"It is the duty of the people to care for him who shall have borne the battle, his widow, and orphan."
-Abraham Lincoln

Thursday, January 28, 2010

Spina Bifida and the Record Before the Agency

Spina Bifida and the Record Before the Agency

The case of L E. Johnson v. Eric K. Shinseki, Opinion Number 07-0987, decided January 21, 2010, affirmed a denial for service connection for a back injury.

There were two major issues. The first revolved around the use of evidence of back pain during an ineligible period to show a chronic disease or continuity of symptomatology. The second involved whether a medical examination was inadequate in part because it was not signed.

Regarding the first, the veteran had served two periods. During the second, he was discharged under less than honorable conditions. Therefore, a prior decision had found he was entitled to any conditions arising from the first period of service but ineligible for any conditions arising during the second.

The veteran sought to use evidence of a back condition during his second period of service and later post-service evidence to show a continuity of symptoms or a chronic disease that would establish the disability (back condition) was incurred during his first period of service. The VA agreed that “evidence from the ineligible period of service of continuity of symptoms can suffice to establish incurrence of a disability during the prior period of eligible service.” However, the VA disagreed with the argument that “evidence of a chronic disease during a period of ineligible service may be considered by the Board to establish that the chronic disease was initially occurred during a prior, eligible period of service”.

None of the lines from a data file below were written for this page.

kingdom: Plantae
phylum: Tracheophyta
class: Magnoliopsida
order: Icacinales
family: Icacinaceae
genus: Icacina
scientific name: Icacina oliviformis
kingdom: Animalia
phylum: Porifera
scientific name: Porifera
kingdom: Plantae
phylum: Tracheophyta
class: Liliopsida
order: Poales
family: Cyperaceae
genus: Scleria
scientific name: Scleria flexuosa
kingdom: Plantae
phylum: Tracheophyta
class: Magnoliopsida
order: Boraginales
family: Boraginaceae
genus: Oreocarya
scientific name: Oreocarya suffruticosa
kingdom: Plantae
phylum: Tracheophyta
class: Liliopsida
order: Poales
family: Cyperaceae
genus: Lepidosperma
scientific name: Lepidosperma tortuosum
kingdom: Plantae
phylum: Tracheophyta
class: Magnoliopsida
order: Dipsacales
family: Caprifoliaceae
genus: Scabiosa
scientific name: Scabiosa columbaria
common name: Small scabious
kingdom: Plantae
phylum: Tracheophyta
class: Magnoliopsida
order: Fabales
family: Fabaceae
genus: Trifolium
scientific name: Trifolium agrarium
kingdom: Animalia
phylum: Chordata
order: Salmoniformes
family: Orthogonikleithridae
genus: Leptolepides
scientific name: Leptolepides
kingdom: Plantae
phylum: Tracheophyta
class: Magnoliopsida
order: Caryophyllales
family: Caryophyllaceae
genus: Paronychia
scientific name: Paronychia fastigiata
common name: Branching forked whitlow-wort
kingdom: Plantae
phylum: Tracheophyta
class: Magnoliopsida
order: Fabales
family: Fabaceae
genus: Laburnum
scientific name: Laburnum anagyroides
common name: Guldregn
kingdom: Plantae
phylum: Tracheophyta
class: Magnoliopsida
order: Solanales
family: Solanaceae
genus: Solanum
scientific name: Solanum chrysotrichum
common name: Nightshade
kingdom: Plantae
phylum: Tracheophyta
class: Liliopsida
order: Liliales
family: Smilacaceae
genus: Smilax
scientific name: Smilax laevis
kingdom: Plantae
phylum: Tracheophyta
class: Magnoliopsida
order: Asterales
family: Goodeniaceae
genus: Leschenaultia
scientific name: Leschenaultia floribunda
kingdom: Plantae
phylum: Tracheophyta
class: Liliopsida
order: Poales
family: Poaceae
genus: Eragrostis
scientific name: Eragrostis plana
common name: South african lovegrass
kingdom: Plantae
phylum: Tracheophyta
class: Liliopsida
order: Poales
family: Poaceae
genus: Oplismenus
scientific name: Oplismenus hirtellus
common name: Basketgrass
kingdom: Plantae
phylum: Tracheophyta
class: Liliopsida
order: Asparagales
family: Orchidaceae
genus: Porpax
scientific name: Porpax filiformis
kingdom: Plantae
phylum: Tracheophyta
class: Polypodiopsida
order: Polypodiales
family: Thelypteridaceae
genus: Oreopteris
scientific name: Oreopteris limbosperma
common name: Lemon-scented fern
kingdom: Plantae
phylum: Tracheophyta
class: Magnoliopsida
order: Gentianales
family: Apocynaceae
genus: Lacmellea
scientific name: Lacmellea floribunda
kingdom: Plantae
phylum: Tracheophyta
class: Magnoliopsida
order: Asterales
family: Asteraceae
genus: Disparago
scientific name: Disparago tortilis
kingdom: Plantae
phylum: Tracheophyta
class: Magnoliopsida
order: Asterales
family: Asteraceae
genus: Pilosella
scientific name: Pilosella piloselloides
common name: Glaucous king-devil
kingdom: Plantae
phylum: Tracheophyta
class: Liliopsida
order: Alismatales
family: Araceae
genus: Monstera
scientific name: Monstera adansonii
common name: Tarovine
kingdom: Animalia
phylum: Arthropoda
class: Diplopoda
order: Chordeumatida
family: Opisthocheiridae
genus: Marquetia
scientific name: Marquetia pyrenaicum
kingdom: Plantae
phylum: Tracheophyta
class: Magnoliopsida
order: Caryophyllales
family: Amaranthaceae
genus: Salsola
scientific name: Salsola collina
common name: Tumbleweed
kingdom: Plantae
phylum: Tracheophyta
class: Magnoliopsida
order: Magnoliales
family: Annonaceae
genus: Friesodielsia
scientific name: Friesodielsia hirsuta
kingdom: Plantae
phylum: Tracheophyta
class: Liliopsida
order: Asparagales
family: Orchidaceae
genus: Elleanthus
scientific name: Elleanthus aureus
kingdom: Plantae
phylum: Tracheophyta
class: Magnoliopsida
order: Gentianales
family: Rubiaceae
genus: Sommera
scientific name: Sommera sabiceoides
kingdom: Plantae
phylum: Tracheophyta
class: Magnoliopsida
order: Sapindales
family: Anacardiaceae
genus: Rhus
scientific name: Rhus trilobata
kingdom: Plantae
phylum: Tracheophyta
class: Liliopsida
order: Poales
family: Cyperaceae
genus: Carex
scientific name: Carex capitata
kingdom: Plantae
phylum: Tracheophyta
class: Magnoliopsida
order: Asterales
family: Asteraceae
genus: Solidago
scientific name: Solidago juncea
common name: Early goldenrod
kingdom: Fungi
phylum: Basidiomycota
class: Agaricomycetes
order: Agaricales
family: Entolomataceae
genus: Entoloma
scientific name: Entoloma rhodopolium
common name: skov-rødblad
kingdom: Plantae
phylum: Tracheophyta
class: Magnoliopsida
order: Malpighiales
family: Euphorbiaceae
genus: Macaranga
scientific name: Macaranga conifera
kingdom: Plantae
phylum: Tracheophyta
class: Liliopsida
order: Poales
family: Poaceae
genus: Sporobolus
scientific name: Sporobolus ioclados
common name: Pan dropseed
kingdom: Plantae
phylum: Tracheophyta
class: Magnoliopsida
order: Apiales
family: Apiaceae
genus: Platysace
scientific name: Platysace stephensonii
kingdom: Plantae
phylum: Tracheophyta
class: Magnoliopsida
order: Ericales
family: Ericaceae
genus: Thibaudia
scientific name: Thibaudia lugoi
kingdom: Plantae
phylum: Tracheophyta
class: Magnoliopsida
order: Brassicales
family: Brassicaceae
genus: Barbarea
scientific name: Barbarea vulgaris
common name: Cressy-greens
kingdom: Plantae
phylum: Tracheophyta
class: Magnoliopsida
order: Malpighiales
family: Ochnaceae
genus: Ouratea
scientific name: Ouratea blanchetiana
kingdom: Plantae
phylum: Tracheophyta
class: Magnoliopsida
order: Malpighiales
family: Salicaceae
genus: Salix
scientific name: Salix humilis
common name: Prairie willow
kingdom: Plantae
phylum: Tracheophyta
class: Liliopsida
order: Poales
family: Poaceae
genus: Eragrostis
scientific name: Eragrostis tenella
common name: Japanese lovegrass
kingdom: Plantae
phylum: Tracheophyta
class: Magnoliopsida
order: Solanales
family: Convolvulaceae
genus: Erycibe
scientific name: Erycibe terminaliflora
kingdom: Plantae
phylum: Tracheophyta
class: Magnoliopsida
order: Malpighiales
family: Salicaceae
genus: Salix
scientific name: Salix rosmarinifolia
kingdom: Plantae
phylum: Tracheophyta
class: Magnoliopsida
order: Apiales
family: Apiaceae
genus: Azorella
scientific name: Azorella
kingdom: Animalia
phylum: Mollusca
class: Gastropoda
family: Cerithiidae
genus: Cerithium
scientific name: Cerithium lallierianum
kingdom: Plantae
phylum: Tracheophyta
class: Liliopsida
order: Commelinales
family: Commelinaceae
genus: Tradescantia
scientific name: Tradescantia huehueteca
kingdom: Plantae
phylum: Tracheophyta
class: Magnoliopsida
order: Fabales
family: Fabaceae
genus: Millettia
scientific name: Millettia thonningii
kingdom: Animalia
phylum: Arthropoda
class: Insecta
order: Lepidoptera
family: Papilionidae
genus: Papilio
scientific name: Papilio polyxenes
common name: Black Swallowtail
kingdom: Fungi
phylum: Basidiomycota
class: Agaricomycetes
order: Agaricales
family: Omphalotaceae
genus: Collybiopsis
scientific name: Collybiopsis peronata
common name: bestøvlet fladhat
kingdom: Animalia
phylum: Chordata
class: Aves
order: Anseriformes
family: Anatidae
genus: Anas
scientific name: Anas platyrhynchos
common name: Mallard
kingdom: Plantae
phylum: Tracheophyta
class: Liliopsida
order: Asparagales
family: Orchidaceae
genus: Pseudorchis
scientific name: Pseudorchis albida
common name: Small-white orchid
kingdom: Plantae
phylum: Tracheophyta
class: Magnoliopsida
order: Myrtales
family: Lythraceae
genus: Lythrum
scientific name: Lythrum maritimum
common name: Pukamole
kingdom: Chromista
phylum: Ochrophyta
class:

The Court side-stepped answering this question by reaching into the merits of the back condition. Specifically, the BVA found the back pain was spina bifida. Spina bifida is a congenital defect or developmental disorder for which benefits may not be awarded according to the Courts earlier decision in Quirin v. Shinseki, 22 Vet. App. 390, 393 (2009). Since the Court determined the back pain was related to spina bifida and benefits could not be granted for such a congenital or developmental defect, it did not have to decide the limits of using evidence of chronicity from a a disqualified period.

Regarding the medical examination, the veteran had argued that the examiner did not specifically opine whether the developmental back pain disability was aggravated by eligible service. The Court essentially determined it did not matter because “spina bifida cannot be aggravated because it is a congenital defect.” Additionally, the Court also essentially found the physician had said enough, i.e., the veteran’s “current back disability was not related to his eligible service.”

The veteran also argued the examination should not have been treated as evidence because it was not signed by the physician. Here, the Court said the veteran did not submit enough clear evidence to defeat the presumption of regularity because he did not show that the report was not transmitted via an accepted VA internal computer system.

A concurring opinion by Judge Hagel pointed out that it is absurd to expect the veteran to show the report was not transmitted via the VA internal computer system because the only one with access to the system was the VA. To Judge Hagel the presumption of regularity was defeated but then rescued by VA filings of evidence that the report was properly transmitted via the internal computer system. He got this VA generated evidence into the Record Before the Agency by taking a liberal reading of what constituted the record and finding the “VA-generated documents were constructively ‘before the Secretary and Board’” because “the transmittal documents introduced by the Secretary here were clearly generated by the VA during the pendency of Mr. Johnson’s claim”.

This case makes clear that benefits will not be granted for congenital or development disorders. Judge Hagel’s occurrence might also lay a framework regarding how to get information that isn’t part of the Record Before the Agency to the Court.

Decided by Kasold, Hagel and Schoelen, Judges.